Description of the task:
Please reproduce every line of the entries below word for word, keeping each field name and value unchanged.

(Dataset entries)
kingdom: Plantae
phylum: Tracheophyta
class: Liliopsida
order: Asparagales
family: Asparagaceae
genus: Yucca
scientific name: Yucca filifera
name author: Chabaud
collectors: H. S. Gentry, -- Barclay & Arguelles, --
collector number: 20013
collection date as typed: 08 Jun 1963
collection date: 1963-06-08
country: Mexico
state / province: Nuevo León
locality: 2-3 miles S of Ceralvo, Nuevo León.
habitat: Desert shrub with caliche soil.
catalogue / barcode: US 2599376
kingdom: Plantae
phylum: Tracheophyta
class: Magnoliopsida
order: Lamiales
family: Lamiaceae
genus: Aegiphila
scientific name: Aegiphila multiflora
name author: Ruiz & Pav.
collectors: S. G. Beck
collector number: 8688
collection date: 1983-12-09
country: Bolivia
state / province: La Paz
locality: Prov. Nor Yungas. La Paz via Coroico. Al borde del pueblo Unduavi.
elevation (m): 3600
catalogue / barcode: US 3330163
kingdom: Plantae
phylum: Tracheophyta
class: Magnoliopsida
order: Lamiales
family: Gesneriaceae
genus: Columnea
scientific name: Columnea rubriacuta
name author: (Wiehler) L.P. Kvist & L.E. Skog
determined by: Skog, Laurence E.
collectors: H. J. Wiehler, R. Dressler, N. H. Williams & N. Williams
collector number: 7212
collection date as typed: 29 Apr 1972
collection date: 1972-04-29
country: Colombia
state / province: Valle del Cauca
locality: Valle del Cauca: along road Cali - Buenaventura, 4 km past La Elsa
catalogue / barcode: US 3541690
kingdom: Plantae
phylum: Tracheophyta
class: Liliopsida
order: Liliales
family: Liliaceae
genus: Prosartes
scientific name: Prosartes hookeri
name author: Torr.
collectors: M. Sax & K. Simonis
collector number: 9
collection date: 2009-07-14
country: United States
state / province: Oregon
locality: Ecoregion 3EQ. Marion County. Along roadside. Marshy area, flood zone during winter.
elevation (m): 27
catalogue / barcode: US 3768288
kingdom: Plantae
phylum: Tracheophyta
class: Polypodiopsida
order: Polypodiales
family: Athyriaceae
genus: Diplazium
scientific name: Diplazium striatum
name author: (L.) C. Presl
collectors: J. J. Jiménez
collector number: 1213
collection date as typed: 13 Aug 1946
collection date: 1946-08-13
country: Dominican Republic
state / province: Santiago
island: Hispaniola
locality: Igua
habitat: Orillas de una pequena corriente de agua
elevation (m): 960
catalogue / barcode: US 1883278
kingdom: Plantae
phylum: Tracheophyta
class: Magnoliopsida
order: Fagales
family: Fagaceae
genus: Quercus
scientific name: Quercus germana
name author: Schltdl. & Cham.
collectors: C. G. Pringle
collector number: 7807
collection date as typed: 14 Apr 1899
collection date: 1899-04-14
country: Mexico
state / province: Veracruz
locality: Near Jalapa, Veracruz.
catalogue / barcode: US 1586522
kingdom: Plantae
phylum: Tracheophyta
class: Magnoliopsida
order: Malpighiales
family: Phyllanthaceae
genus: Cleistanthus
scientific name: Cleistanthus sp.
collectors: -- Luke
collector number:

Solution for this problem:
kingdom: Plantae
phylum: Tracheophyta
class: Liliopsida
order: Asparagales
family: Asparagaceae
genus: Yucca
scientific name: Yucca filifera
name author: Chabaud
collectors: H. S. Gentry, -- Barclay & Arguelles, --
collector number: 20013
collection date as typed: 08 Jun 1963
collection date: 1963-06-08
country: Mexico
state / province: Nuevo León
locality: 2-3 miles S of Ceralvo, Nuevo León.
habitat: Desert shrub with caliche soil.
catalogue / barcode: US 2599376
kingdom: Plantae
phylum: Tracheophyta
class: Magnoliopsida
order: Lamiales
family: Lamiaceae
genus: Aegiphila
scientific name: Aegiphila multiflora
name author: Ruiz & Pav.
collectors: S. G. Beck
collector number: 8688
collection date: 1983-12-09
country: Bolivia
state / province: La Paz
locality: Prov. Nor Yungas. La Paz via Coroico. Al borde del pueblo Unduavi.
elevation (m): 3600
catalogue / barcode: US 3330163
kingdom: Plantae
phylum: Tracheophyta
class: Magnoliopsida
order: Lamiales
family: Gesneriaceae
genus: Columnea
scientific name: Columnea rubriacuta
name author: (Wiehler) L.P. Kvist & L.E. Skog
determined by: Skog, Laurence E.
collectors: H. J. Wiehler, R. Dressler, N. H. Williams & N. Williams
collector number: 7212
collection date as typed: 29 Apr 1972
collection date: 1972-04-29
country: Colombia
state / province: Valle del Cauca
locality: Valle del Cauca: along road Cali - Buenaventura, 4 km past La Elsa
catalogue / barcode: US 3541690
kingdom: Plantae
phylum: Tracheophyta
class: Liliopsida
order: Liliales
family: Liliaceae
genus: Prosartes
scientific name: Prosartes hookeri
name author: Torr.
collectors: M. Sax & K. Simonis
collector number: 9
collection date: 2009-07-14
country: United States
state / province: Oregon
locality: Ecoregion 3EQ. Marion County. Along roadside. Marshy area, flood zone during winter.
elevation (m): 27
catalogue / barcode: US 3768288
kingdom: Plantae
phylum: Tracheophyta
class: Polypodiopsida
order: Polypodiales
family: Athyriaceae
genus: Diplazium
scientific name: Diplazium striatum
name author: (L.) C. Presl
collectors: J. J. Jiménez
collector number: 1213
collection date as typed: 13 Aug 1946
collection date: 1946-08-13
country: Dominican Republic
state / province: Santiago
island: Hispaniola
locality: Igua
habitat: Orillas de una pequena corriente de agua
elevation (m): 960
catalogue / barcode: US 1883278
kingdom: Plantae
phylum: Tracheophyta
class: Magnoliopsida
order: Fagales
family: Fagaceae
genus: Quercus
scientific name: Quercus germana
name author: Schltdl. & Cham.
collectors: C. G. Pringle
collector number: 7807
collection date as typed: 14 Apr 1899
collection date: 1899-04-14
country: Mexico
state / province: Veracruz
locality: Near Jalapa, Veracruz.
catalogue / barcode: US 1586522
kingdom: Plantae
phylum: Tracheophyta
class: Magnoliopsida
order: Malpighiales
family: Phyllanthaceae
genus: Cleistanthus
scientific name: Cleistanthus sp.
collectors: -- Luke
collector number:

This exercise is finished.